• **TASK BRIEF**:
Produce an exact copy of the lines from the line containing "Para ser honesto, un" through the last line of the entries below, and only those lines.

(DATASET CONTENT)

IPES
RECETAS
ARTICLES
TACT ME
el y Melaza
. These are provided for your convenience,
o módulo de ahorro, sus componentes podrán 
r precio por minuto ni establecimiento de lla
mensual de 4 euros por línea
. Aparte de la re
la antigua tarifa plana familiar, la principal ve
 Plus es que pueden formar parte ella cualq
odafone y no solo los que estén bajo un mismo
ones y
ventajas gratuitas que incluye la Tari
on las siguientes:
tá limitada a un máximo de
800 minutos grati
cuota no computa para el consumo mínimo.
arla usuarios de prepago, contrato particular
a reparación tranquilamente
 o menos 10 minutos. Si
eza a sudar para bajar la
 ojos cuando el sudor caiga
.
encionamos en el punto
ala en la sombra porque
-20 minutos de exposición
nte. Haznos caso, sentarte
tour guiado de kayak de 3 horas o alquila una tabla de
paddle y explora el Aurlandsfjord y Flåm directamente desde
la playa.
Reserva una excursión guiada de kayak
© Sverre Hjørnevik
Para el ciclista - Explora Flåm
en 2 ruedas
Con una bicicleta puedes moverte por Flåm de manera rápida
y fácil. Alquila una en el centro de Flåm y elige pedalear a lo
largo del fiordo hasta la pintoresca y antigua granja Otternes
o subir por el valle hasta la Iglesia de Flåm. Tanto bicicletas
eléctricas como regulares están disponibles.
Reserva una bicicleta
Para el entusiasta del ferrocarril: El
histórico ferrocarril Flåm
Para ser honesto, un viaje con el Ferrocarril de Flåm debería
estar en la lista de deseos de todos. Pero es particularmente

(End DATASET CONTENT)

• **ANSWER TO THIS TASK**:
Para ser honesto, un viaje con el Ferrocarril de Flåm debería
estar en la lista de deseos de todos. Pero es particularmente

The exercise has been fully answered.